EDIT: removed tabs. correcting casting error

EDIT 2: forgot about values F8 and up

Last edited on Nov 9, 2010 at 7:22am

Nov 9, 2010 at 7:48am

bluewind (8)

Oh my god! It works!
I don't understand half of those code, but the conversion was perfect.
It even works with Chinese.
Thank you Disch, you saved this guy in distress.
I've been searching on the Internet for a whole day and wasn't able to find a solution as awesome as this.

Once again thanks.

Nov 9, 2010 at 12:12pm

coder777 (8448)

hello bluewind,

this http://utfcpp.sourceforge.net/ as a lib looks good to me for you purpose

Nov 9, 2010 at 12:49pm

closed account (EzwRko23)

Oh, the almighty Boost doesn't have UTF-8 support? What a pity.

Nov 9, 2010 at 3:11pm

Disch (13742)

Oh, the almighty Boost doesn't have UTF-8 support? What a pity.

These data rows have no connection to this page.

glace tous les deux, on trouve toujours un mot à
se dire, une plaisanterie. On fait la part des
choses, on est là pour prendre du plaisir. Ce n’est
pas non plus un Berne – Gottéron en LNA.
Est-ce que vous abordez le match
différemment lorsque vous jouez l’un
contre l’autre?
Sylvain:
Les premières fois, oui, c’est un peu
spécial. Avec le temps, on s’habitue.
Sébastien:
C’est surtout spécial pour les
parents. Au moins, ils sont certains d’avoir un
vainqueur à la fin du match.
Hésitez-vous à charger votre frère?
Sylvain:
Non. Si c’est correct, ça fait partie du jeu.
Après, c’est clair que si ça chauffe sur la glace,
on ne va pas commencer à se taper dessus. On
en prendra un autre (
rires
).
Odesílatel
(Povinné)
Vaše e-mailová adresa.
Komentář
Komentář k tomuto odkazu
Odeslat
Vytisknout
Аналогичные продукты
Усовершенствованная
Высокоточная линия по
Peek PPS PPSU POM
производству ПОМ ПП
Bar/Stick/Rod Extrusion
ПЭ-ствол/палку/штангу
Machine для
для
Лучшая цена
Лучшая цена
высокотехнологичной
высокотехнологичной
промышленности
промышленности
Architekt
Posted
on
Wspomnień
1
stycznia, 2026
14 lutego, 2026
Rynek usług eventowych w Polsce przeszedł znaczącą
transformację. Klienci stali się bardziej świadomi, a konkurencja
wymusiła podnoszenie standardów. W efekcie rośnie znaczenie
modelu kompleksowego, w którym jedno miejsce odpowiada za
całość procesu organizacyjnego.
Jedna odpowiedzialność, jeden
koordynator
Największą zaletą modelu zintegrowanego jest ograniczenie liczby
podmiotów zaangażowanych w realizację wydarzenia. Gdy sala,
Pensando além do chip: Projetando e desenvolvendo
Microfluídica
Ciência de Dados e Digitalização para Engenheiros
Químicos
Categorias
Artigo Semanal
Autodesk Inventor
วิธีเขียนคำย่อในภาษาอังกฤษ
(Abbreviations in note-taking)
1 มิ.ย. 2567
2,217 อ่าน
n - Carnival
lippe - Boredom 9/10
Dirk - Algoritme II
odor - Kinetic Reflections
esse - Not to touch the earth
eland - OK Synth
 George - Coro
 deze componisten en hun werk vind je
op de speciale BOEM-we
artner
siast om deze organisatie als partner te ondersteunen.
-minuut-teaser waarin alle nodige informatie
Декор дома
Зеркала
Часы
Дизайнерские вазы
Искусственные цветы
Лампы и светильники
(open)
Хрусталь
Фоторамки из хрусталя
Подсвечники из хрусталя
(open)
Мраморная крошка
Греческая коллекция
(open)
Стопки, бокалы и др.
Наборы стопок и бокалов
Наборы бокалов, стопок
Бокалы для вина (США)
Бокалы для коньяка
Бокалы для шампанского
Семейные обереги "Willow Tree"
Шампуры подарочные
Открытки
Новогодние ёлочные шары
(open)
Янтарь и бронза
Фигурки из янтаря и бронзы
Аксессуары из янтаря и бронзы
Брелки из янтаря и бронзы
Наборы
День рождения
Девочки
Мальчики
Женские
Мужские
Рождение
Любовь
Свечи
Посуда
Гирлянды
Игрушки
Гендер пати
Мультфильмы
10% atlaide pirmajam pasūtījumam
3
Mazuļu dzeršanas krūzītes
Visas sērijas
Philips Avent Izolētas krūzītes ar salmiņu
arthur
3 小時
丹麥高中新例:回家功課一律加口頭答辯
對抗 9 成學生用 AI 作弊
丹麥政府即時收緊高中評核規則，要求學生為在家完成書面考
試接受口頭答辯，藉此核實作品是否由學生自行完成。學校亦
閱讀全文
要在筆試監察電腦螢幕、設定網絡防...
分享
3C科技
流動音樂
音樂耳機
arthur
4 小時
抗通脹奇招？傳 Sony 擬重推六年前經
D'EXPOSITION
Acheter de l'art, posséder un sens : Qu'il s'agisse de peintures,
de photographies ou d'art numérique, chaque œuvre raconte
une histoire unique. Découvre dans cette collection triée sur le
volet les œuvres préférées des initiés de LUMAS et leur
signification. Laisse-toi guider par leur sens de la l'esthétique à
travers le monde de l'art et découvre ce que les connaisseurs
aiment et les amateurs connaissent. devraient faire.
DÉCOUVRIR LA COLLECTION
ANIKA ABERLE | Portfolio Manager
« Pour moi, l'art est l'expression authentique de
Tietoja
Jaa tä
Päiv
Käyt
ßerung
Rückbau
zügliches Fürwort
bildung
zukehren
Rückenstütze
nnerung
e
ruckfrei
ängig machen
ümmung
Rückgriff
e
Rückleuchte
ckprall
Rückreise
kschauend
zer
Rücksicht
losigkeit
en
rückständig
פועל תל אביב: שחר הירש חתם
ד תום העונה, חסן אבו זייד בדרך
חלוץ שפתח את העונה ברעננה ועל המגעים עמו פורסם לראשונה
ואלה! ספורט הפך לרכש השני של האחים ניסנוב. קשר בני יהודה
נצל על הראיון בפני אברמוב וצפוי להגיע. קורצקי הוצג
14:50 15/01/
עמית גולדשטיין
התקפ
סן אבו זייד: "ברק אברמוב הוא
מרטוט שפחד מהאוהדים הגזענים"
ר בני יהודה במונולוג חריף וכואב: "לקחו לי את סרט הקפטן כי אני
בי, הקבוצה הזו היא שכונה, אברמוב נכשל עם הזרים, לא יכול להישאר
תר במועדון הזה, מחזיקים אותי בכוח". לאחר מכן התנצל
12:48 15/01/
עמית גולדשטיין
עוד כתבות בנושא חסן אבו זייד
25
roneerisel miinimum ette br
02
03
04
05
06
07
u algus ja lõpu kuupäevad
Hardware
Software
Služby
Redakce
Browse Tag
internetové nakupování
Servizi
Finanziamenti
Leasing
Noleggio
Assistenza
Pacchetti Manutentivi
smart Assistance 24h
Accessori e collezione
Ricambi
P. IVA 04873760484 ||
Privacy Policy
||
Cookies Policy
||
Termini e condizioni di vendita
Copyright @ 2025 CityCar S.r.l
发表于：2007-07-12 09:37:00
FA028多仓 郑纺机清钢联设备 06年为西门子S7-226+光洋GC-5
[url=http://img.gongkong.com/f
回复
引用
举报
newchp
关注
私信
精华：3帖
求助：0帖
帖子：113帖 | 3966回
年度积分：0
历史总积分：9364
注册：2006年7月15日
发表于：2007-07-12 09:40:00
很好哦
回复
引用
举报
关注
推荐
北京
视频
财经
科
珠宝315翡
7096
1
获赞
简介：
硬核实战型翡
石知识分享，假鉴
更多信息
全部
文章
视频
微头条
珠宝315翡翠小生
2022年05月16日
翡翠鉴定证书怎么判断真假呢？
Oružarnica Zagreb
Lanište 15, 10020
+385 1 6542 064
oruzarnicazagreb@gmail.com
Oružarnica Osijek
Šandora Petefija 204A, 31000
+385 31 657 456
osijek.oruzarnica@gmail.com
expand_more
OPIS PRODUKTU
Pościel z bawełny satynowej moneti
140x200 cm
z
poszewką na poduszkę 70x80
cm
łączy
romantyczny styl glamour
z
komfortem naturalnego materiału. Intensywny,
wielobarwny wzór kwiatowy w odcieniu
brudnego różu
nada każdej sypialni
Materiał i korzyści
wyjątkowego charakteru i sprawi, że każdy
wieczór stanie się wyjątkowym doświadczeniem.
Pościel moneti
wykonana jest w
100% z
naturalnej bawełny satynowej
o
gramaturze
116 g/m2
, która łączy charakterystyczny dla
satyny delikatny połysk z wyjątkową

Maybe it does. I honestly didn't check.

Nov 9, 2010 at 3:31pm

moorecm (1932)

There might be a Boost.Unicode coming in the near future; I think it was being considered earlier this year.

Nov 9, 2010 at 5:18pm

bluewind (8)

@coder777
Yeah, I did checked out that library, but wasn't sure how to use it.
It only has UTF-8 to UTF-16 and UTF-32 conversion.

Nov 9, 2010 at 6:45pm

Disch (13742)

It only has UTF-8 to UTF-16 and UTF-32 conversion.

FWIW, all my function does is convert UTF-8 to UTF-16 (if wchar_t is 16-bits) or UTF-32 (if wchar_t is larger)

Nov 10, 2010 at 5:27am

bluewind (8)

Ha ha, I see.
I don't have experience with doing Unicode conversion.
Still, your code works fine, so I would like to stick with it.

Topic archived. No new replies allowed.